PROBLEM
Please return every line in the data below that contains the string "新石器时代至商周", copying each one in full.

DATA SHOWN
········

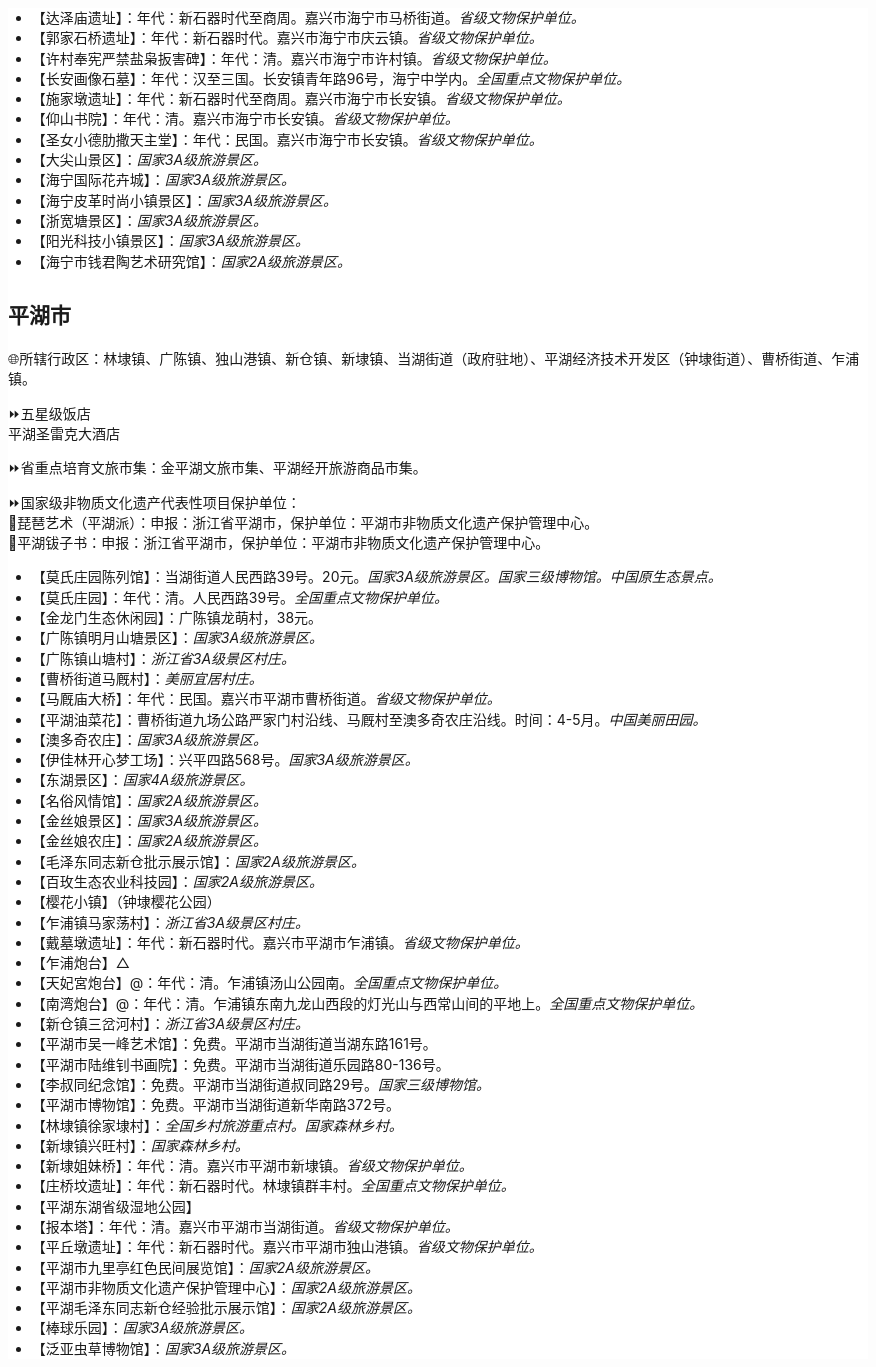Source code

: * 【达泽庙遗址】：年代：新石器时代至商周。嘉兴市海宁市马桥街道。*省级文物保护单位。*  
* 【郭家石桥遗址】：年代：新石器时代。嘉兴市海宁市庆云镇。*省级文物保护单位。*  
* 【许村奉宪严禁盐枭扳害碑】：年代：清。嘉兴市海宁市许村镇。*省级文物保护单位。*  
* 【长安画像石墓】：年代：汉至三国。长安镇青年路96号，海宁中学内。*全国重点文物保护单位。*  
* 【施家墩遗址】：年代：新石器时代至商周。嘉兴市海宁市长安镇。*省级文物保护单位。*  
* 【仰山书院】：年代：清。嘉兴市海宁市长安镇。*省级文物保护单位。*  
* 【圣女小德肋撒天主堂】：年代：民国。嘉兴市海宁市长安镇。*省级文物保护单位。*  
* 【大尖山景区】：*国家3A级旅游景区。*  
* 【海宁国际花卉城】：*国家3A级旅游景区。*  
* 【海宁皮革时尚小镇景区】：*国家3A级旅游景区。*  
* 【浙宽塘景区】：*国家3A级旅游景区。*  
* 【阳光科技小镇景区】：*国家3A级旅游景区。*  
* 【海宁市钱君陶艺术研究馆】：*国家2A级旅游景区。*  

## 平湖市  
🌐所辖行政区：林埭镇、广陈镇、独山港镇、新仓镇、新埭镇、当湖街道（政府驻地）、平湖经济技术开发区（钟埭街道）、曹桥街道、乍浦镇。  

⏩五星级饭店  
平湖圣雷克大酒店  

⏩省重点培育文旅市集：金平湖文旅市集、平湖经开旅游商品市集。  

⏩国家级非物质文化遗产代表性项目保护单位：  
🔸琵琶艺术（平湖派）：申报：浙江省平湖市，保护单位：平湖市非物质文化遗产保护管理中心。  
🔸平湖钹子书：申报：浙江省平湖市，保护单位：平湖市非物质文化遗产保护管理中心。  

* 【莫氏庄园陈列馆】：当湖街道人民西路39号。20元。*国家3A级旅游景区。国家三级博物馆。中国原生态景点。*  
* 【莫氏庄园】：年代：清。人民西路39号。*全国重点文物保护单位。*  
* 【金龙门生态休闲园】：广陈镇龙萌村，38元。  
* 【广陈镇明月山塘景区】：*国家3A级旅游景区。*  
* 【广陈镇山塘村】：*浙江省3A级景区村庄。*  
* 【曹桥街道马厩村】：*美丽宜居村庄。*  
* 【马厩庙大桥】：年代：民国。嘉兴市平湖市曹桥街道。*省级文物保护单位。*  
* 【平湖油菜花】：曹桥街道九场公路严家门村沿线、马厩村至澳多奇农庄沿线。时间：4-5月。*中国美丽田园。*  
* 【澳多奇农庄】：*国家3A级旅游景区。*  
* 【伊佳林开心梦工场】：兴平四路568号。*国家3A级旅游景区。*  
* 【东湖景区】：*国家4A级旅游景区。*  
* 【名俗风情馆】：*国家2A级旅游景区。*  
* 【金丝娘景区】：*国家3A级旅游景区。*  
* 【金丝娘农庄】：*国家2A级旅游景区。*  
* 【毛泽东同志新仓批示展示馆】：*国家2A级旅游景区。*  
* 【百玫生态农业科技园】：*国家2A级旅游景区。*  
* 【樱花小镇】（钟埭樱花公园）  
* 【乍浦镇马家荡村】：*浙江省3A级景区村庄。*  
* 【戴墓墩遗址】：年代：新石器时代。嘉兴市平湖市乍浦镇。*省级文物保护单位。*  
* 【乍浦炮台】△  
* 【天妃宮炮台】@：年代：清。乍浦镇汤山公园南。*全国重点文物保护单位。*  
* 【南湾炮台】@：年代：清。乍浦镇东南九龙山西段的灯光山与西常山间的平地上。*全国重点文物保护单位。*  
* 【新仓镇三岔河村】：*浙江省3A级景区村庄。*  
* 【平湖市吴一峰艺术馆】：免费。平湖市当湖街道当湖东路161号。  
* 【平湖市陆维钊书画院】：免费。平湖市当湖街道乐园路80-136号。  
* 【李叔同纪念馆】：免费。平湖市当湖街道叔同路29号。*国家三级博物馆。*  
* 【平湖市博物馆】：免费。平湖市当湖街道新华南路372号。  
* 【林埭镇徐家埭村】：*全国乡村旅游重点村。国家森林乡村。*  
* 【新埭镇兴旺村】：*国家森林乡村。*  
* 【新埭姐妹桥】：年代：清。嘉兴市平湖市新埭镇。*省级文物保护单位。*  
* 【庄桥坟遗址】：年代：新石器时代。林埭镇群丰村。*全国重点文物保护单位。*  
* 【平湖东湖省级湿地公园】  
* 【报本塔】：年代：清。嘉兴市平湖市当湖街道。*省级文物保护单位。*  
* 【平丘墩遗址】：年代：新石器时代。嘉兴市平湖市独山港镇。*省级文物保护单位。*  
* 【平湖市九里亭红色民间展览馆】：*国家2A级旅游景区。*  
* 【平湖市非物质文化遗产保护管理中心】：*国家2A级旅游景区。*  
* 【平湖毛泽东同志新仓经验批示展示馆】：*国家2A级旅游景区。*  
* 【棒球乐园】：*国家3A级旅游景区。*  
* 【泛亚虫草博物馆】：*国家3A级旅游景区。*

········

WRITTEN RESPONSE
: * 【达泽庙遗址】：年代：新石器时代至商周。嘉兴市海宁市马桥街道。*省级文物保护单位。*  
* 【施家墩遗址】：年代：新石器时代至商周。嘉兴市海宁市长安镇。*省级文物保护单位。*  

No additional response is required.